Direction de santé publique du Centre intégré universitaire de santé et services sociaux (CIUSSS) du Centre-Sud-de-l'Île-de-Montréal, Montréal, Quebec, Canada.
Centre de recherche du Centre hospitalier de l'Université de Montréal, Montréal, Quebec, Canada.
Health Promot Chronic Dis Prev Can. 2017 Apr;37(4):105-113. doi: 10.24095/hpcdp.37.4.01.
Chronic disease management requires substantial services integration. A cardiometabolic risk management program inspired by the Chronic Care Model was implemented in Montréal for patients with diabetes or hypertension. One of this study's objectives was to assess the impact of care coordination between the interdisciplinary teams and physicians on patient participation in the program, lifestyle improvements and disease control.

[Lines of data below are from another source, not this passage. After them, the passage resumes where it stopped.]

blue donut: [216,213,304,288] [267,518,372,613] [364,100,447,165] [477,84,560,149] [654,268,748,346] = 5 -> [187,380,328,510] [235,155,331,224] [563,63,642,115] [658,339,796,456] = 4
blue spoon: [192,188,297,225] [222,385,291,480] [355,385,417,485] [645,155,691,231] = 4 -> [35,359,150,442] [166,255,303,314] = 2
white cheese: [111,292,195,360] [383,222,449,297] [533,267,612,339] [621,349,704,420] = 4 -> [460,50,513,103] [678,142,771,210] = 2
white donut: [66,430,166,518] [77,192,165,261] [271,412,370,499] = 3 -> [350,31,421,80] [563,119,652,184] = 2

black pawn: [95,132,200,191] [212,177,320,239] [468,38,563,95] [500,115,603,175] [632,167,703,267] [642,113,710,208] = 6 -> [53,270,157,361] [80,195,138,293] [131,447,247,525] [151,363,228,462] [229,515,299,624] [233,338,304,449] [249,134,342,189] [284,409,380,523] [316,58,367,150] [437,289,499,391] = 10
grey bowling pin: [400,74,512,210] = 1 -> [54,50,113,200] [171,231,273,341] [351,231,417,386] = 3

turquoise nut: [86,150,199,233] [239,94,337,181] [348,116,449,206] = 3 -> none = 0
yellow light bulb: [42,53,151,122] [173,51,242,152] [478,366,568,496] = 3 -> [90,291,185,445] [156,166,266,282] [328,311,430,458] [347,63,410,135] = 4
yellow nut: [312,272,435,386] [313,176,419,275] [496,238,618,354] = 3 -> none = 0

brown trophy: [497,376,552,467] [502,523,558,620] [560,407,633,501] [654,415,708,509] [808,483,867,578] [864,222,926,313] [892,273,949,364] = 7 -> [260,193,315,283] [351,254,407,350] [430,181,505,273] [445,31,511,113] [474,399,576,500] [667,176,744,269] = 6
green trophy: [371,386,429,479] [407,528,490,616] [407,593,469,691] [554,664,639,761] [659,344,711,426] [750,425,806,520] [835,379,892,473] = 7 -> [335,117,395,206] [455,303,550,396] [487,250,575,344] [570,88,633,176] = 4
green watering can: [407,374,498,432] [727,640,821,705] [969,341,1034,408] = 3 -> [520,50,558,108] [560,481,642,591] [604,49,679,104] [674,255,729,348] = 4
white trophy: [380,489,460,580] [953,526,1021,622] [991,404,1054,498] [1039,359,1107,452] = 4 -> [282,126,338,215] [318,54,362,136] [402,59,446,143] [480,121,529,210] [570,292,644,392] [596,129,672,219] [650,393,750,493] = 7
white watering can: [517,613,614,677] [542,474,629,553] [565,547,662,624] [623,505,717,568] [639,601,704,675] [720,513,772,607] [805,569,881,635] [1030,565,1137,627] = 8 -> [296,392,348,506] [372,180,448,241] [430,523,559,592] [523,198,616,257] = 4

We obtained data on health outcomes from a register of clinical data, questionnaires completed by patients upon entry into the program and at the 12-month mark, and we drew information on the program's characteristics from the implementation analysis. We conducted multiple regression analyses, controlling for patient sociodemographic and health characteristics, to measure the association between interdisciplinary team coordination with primary care physicians and various health outcomes.
A total of 1689 patients took part in the study (60.1% participation rate). Approximately 40% of patients withdrew from the program during the first year. At the 12-month follow-up (n = 992), we observed a significant increase in the proportion of patients achieving the various clinical targets. The perception by the interdisciplinary team of greater care coordination with primary care physicians was associated with increased participation in the program and the achievement of better clinical results.
Greater coordination of patient services between interdisciplinary teams and primary care physicians translates into benefits for patients.
慢性病管理需要大量的服务整合。基于慢性病照护模式,为糖尿病或高血压患者实施了一项心脏代谢风险管理计划。本研究的目的之一是评估跨学科团队与医生之间的护理协调对患者参与该计划、生活方式改善和疾病控制的影响。
我们从临床数据登记处获取健康结果数据、患者在进入计划时和 12 个月时完成的问卷,并从实施分析中获取有关计划特征的信息。我们进行了多项回归分析,控制了患者的社会人口统计学和健康特征,以衡量与初级保健医生的跨学科团队协调与各种健康结果之间的关联。
共有 1689 名患者参加了这项研究(参与率为 60.1%)。大约 40%的患者在第一年就退出了该计划。在 12 个月的随访(n=992)中,我们观察到达到各种临床目标的患者比例显著增加。跨学科团队对与初级保健医生更好的护理协调的感知与患者更多地参与该计划和取得更好的临床结果有关。
跨学科团队与初级保健医生之间更协调地协调患者服务可以为患者带来益处。